**Task description:** Render every line of the entries below as a Markdown table with the columns Row and Line text, one line per row and blank lines omitted.

**Material shown:**
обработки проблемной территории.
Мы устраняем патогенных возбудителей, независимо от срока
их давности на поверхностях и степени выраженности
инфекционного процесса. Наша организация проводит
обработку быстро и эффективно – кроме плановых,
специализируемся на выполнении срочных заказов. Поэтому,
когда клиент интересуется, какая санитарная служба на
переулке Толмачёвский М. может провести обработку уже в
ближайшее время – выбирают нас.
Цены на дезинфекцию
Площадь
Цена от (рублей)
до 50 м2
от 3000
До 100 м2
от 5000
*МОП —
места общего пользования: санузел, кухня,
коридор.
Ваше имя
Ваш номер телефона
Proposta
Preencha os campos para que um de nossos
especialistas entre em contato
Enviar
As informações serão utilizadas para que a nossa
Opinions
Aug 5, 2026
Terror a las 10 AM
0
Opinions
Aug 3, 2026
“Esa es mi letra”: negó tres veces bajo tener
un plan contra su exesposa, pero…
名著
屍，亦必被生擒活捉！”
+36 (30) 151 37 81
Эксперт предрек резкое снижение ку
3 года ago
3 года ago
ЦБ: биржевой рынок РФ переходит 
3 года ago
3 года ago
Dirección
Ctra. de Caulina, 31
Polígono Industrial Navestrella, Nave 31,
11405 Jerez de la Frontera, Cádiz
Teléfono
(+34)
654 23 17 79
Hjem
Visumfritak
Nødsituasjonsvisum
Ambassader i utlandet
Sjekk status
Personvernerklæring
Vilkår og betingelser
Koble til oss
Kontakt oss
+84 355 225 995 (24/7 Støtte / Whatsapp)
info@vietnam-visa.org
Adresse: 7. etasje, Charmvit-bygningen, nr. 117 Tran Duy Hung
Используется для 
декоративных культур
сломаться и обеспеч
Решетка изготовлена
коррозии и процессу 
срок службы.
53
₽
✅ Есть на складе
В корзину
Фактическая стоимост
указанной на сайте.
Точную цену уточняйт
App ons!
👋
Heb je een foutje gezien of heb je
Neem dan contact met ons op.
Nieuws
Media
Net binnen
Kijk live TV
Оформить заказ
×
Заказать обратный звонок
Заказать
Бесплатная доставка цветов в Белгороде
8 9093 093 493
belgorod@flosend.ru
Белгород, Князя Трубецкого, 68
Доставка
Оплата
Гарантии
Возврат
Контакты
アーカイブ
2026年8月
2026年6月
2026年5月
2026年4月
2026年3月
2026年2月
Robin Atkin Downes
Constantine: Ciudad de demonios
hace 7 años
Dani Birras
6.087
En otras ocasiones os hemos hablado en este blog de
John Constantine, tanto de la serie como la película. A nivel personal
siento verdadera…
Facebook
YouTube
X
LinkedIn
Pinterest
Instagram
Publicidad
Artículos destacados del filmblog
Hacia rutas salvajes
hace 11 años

**Answer section:**
| Row | Line text |
|---|---|
| 1 | обработки проблемной территории. |
| 2 | Мы устраняем патогенных возбудителей, независимо от срока |
| 3 | их давности на поверхностях и степени выраженности |
| 4 | инфекционного процесса. Наша организация проводит |
| 5 | обработку быстро и эффективно – кроме плановых, |
| 6 | специализируемся на выполнении срочных заказов. Поэтому, |
| 7 | когда клиент интересуется, какая санитарная служба на |
| 8 | переулке Толмачёвский М. может провести обработку уже в |
| 9 | ближайшее время – выбирают нас. |
| 10 | Цены на дезинфекцию |
| 11 | Площадь |
| 12 | Цена от (рублей) |
| 13 | до 50 м2 |
| 14 | от 3000 |
| 15 | До 100 м2 |
| 16 | от 5000 |
| 17 | *МОП — |
| 18 | места общего пользования: санузел, кухня, |
| 19 | коридор. |
| 20 | Ваше имя |
| 21 | Ваш номер телефона |
| 22 | Proposta |
| 23 | Preencha os campos para que um de nossos |
| 24 | especialistas entre em contato |
| 25 | Enviar |
| 26 | As informações serão utilizadas para que a nossa |
| 27 | Opinions |
| 28 | Aug 5, 2026 |
| 29 | Terror a las 10 AM |
| 30 | 0 |
| 31 | Opinions |
| 32 | Aug 3, 2026 |
| 33 | “Esa es mi letra”: negó tres veces bajo tener |
| 34 | un plan contra su exesposa, pero… |
| 35 | 名著 |
| 36 | 屍，亦必被生擒活捉！” |
| 37 | +36 (30) 151 37 81 |
| 38 | Эксперт предрек резкое снижение ку |
| 39 | 3 года ago |
| 40 | 3 года ago |
| 41 | ЦБ: биржевой рынок РФ переходит  |
| 42 | 3 года ago |
| 43 | 3 года ago |
| 44 | Dirección |
| 45 | Ctra. de Caulina, 31 |
| 46 | Polígono Industrial Navestrella, Nave 31, |
| 47 | 11405 Jerez de la Frontera, Cádiz |
| 48 | Teléfono |
| 49 | (+34) |
| 50 | 654 23 17 79 |
| 51 | Hjem |
| 52 | Visumfritak |
| 53 | Nødsituasjonsvisum |
| 54 | Ambassader i utlandet |
| 55 | Sjekk status |
| 56 | Personvernerklæring |
| 57 | Vilkår og betingelser |
| 58 | Koble til oss |
| 59 | Kontakt oss |
| 60 | +84 355 225 995 (24/7 Støtte / Whatsapp) |
| 61 | info@vietnam-visa.org |
| 62 | Adresse: 7. etasje, Charmvit-bygningen, nr. 117 Tran Duy Hung |
| 63 | Используется для  |
| 64 | декоративных культур |
| 65 | сломаться и обеспеч |
| 66 | Решетка изготовлена |
| 67 | коррозии и процессу  |
| 68 | срок службы. |
| 69 | 53 |
| 70 | ₽ |
| 71 | ✅ Есть на складе |
| 72 | В корзину |
| 73 | Фактическая стоимост |
| 74 | указанной на сайте. |
| 75 | Точную цену уточняйт |
| 76 | App ons! |
| 77 | 👋 |
| 78 | Heb je een foutje gezien of heb je |
| 79 | Neem dan contact met ons op. |
| 80 | Nieuws |
| 81 | Media |
| 82 | Net binnen |
| 83 | Kijk live TV |
| 84 | Оформить заказ |
| 85 | × |
| 86 | Заказать обратный звонок |
| 87 | Заказать |
| 88 | Бесплатная доставка цветов в Белгороде |
| 89 | 8 9093 093 493 |
| 90 | belgorod@flosend.ru |
| 91 | Белгород, Князя Трубецкого, 68 |
| 92 | Доставка |
| 93 | Оплата |
| 94 | Гарантии |
| 95 | Возврат |
| 96 | Контакты |
| 97 | アーカイブ |
| 98 | 2026年8月 |
| 99 | 2026年6月 |
| 100 | 2026年5月 |
| 101 | 2026年4月 |
| 102 | 2026年3月 |
| 103 | 2026年2月 |
| 104 | Robin Atkin Downes |
| 105 | Constantine: Ciudad de demonios |
| 106 | hace 7 años |
| 107 | Dani Birras |
| 108 | 6.087 |
| 109 | En otras ocasiones os hemos hablado en este blog de |
| 110 | John Constantine, tanto de la serie como la película. A nivel personal |
| 111 | siento verdadera… |
| 112 | Facebook |
| 113 | YouTube |
| 114 | X |
| 115 | LinkedIn |
| 116 | Pinterest |
| 117 | Instagram |
| 118 | Publicidad |
| 119 | Artículos destacados del filmblog |
| 120 | Hacia rutas salvajes |
| 121 | hace 11 años |